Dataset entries
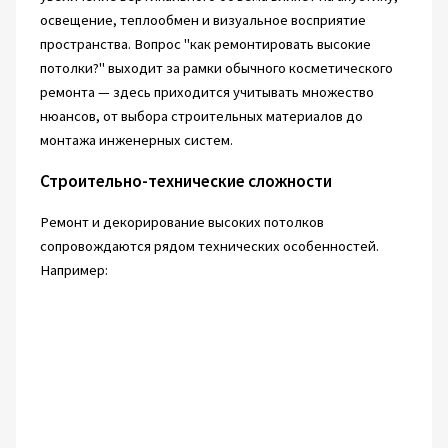
освещение, теплообмен и визуальное восприятие
пространства. Вопрос "как ремонтировать высокие
потолки?" выходит за рамки обычного косметического
ремонта — здесь приходится учитывать множество
нюансов, от выбора строительных материалов до
монтажа инженерных систем.
Строительно-технические сложности
Ремонт и декорирование высоких потолков
сопровождаются рядом технических особенностей.
Например:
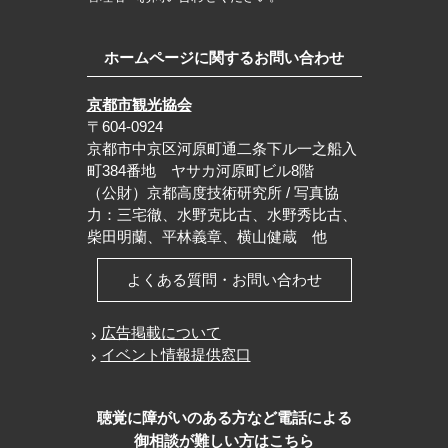
ホームページに関するお問い合わせ
京都市観光協会
〒604-0924
京都市中京区河原町通二条下ル一之船入
町384番地 ヤサカ河原町ビル8階
（公財）京都高度技術研究所 / 写真協
力：三宅徹、水野克比古、水野秀比古、
柴田明蘭、平林義章、横山健蔵 他
よくある質問・お問い合わせ
広告掲載について
イベント情報提供窓口
聴覚に障がいのある方など電話による
御相談が難しい方はこちら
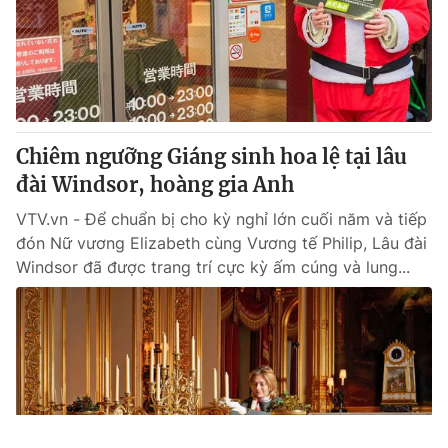
Chiêm ngưỡng Giáng sinh hoa lệ tại lâu
đài Windsor, hoàng gia Anh
VTV.vn - Để chuẩn bị cho kỳ nghỉ lớn cuối năm và tiếp
đón Nữ vương Elizabeth cùng Vương tế Philip, Lâu đài
Windsor đã được trang trí cực kỳ ấm cúng và lung...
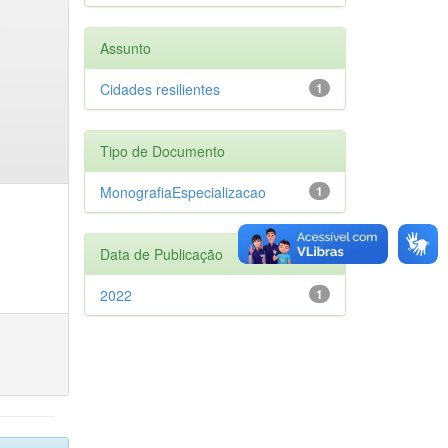
Assunto
Cidades resilientes
1
Tipo de Documento
MonografiaEspecializacao
1
Data de Publicação
2022
1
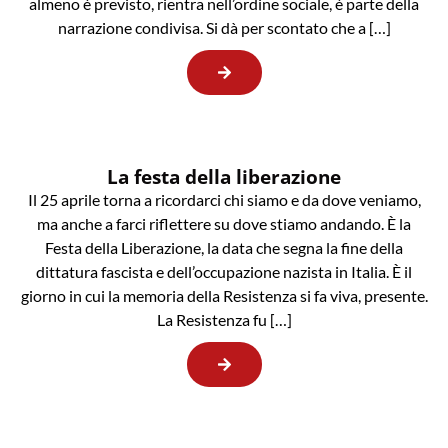
almeno è previsto, rientra nell’ordine sociale, è parte della
narrazione condivisa. Si dà per scontato che a […]
La festa della liberazione
Il 25 aprile torna a ricordarci chi siamo e da dove veniamo,
ma anche a farci riflettere su dove stiamo andando. È la
Festa della Liberazione, la data che segna la fine della
dittatura fascista e dell’occupazione nazista in Italia. È il
giorno in cui la memoria della Resistenza si fa viva, presente.
La Resistenza fu […]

* **JOB ITEM**: Copy the lines that hold the word "Resistenza". Take them from the records above.

* **ANSWER SPACE**:
giorno in cui la memoria della Resistenza si fa viva, presente.
La Resistenza fu […]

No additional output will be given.